■ Page excerpt ■
★ ★ ★

Aural Sculptors - The Stranglers Live 1976 to the Present


Welcome to Aural Sculptors, a blog aimed at bringing the music of The Stranglers to as wide an audience as possible. Whilst all of the various members of the band that have passed through the ranks since 1974 are accomplished studio musicians, it is on stage where the band have for me had their biggest impact.

As a collector of their live recordings for many years I want to share some of the better quality material with other fans. By selecting the higher quality recordings I hope to present The Stranglers in the best possible light for the benefit of those less familiar with their material than the hardcore fan.

Needless to say, this site will steer well clear of any officially released material. As well as live gigs, I will post demos, radio interviews and anything else that I feel may be of interest.

In addition, occasionally I will post material by other bands, related or otherwise, that mean a lot to me.

Your comments and/or contributions are most welcome. Please email me at adrianandrews@myyahoo.com.


Saturday, 28 February 2026

Anja Huwe Republica Da Musica Lisbon 31st May 2025

 

I have posted a few Xmal Deutschland gigs on Aural Sculptors in the past but this is the first post of solo material from Anja Huwe (although I have plugged her recent album 'Codes' a couple of times). Anja has only recently started touring again and her set is a mixture of material from 'Codes' and Xmal Deutschland songs.

★ ★ ★

■ Study material ■

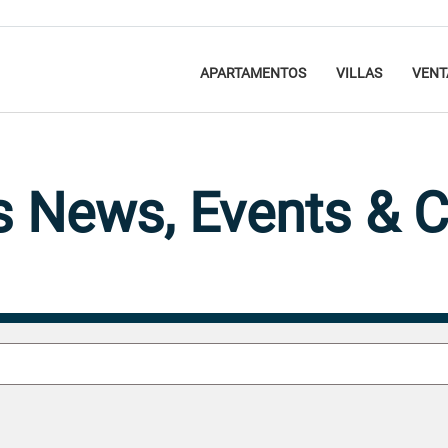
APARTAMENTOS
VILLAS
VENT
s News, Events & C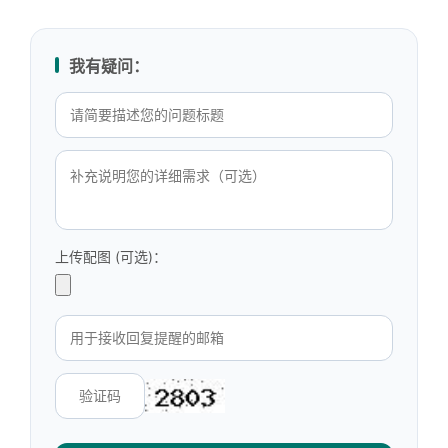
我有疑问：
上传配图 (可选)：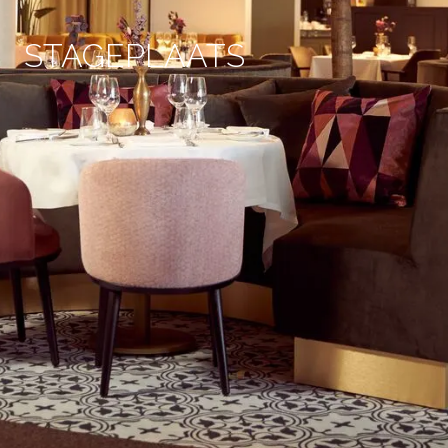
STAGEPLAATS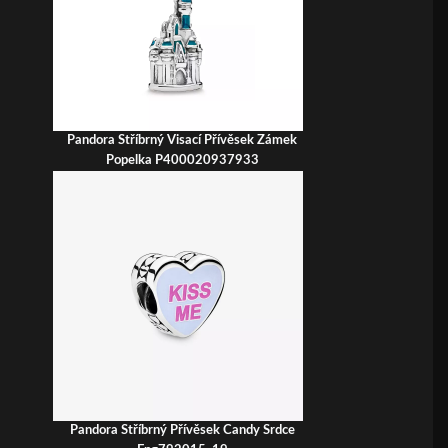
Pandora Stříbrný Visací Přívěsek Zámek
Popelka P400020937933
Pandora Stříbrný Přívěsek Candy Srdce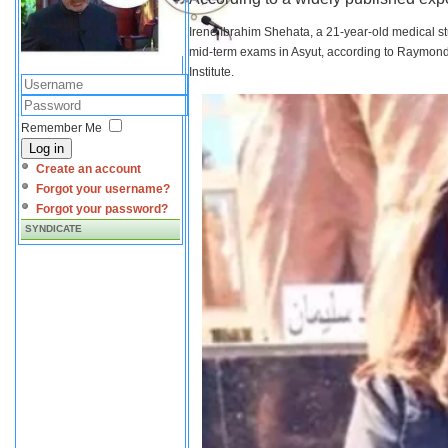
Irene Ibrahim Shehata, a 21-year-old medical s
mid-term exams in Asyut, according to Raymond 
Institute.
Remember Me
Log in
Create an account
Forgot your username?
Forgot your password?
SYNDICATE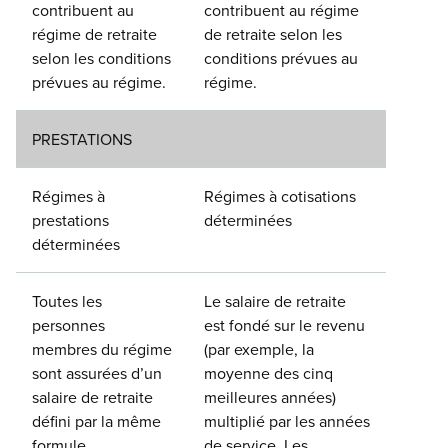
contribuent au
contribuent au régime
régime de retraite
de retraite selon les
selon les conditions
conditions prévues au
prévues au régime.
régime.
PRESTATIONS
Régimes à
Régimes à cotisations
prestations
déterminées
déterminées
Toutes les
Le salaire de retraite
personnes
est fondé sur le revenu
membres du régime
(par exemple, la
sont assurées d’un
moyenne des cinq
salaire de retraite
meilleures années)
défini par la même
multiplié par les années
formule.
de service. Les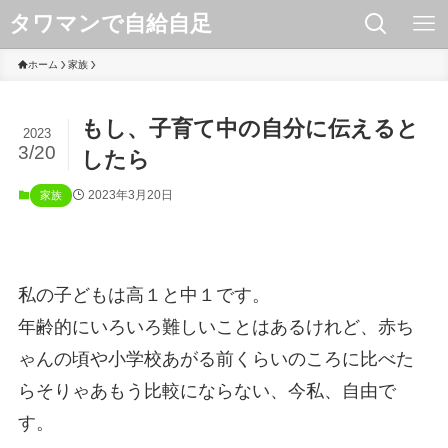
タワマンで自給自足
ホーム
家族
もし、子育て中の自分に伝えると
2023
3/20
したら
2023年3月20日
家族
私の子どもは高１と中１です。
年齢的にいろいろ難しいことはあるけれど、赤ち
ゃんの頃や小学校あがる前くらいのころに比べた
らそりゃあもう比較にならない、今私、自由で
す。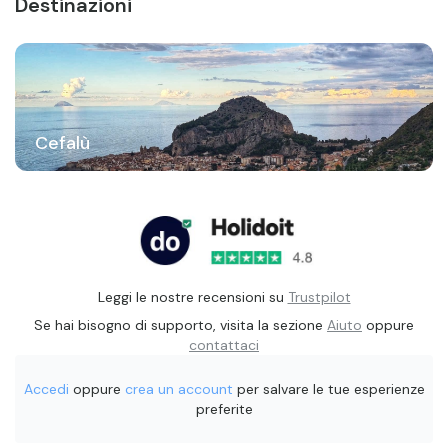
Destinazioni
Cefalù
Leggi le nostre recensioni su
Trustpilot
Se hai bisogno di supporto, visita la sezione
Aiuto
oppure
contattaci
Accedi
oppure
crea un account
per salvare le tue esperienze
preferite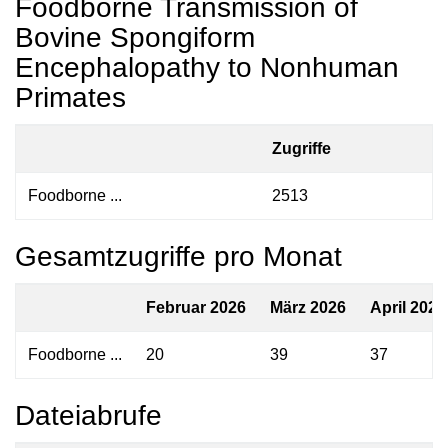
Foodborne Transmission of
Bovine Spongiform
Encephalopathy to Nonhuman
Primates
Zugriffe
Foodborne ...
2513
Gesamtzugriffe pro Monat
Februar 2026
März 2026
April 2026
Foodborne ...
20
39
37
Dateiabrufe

★ ★ ★

■ Aim of the exercise ■
Answer these questions using the Aural Sculptors page:
(a) Since what year have members passed through the ranks of The Stranglers?
(b) What kind of material will the site steer clear of?
(c) What is the title of Anja Huwe's recent album?
The records are separate material, not part of the Aural Sculptors page.

■ Response box ■
(a) 1974
(b) Officially released material
(c) 'Codes'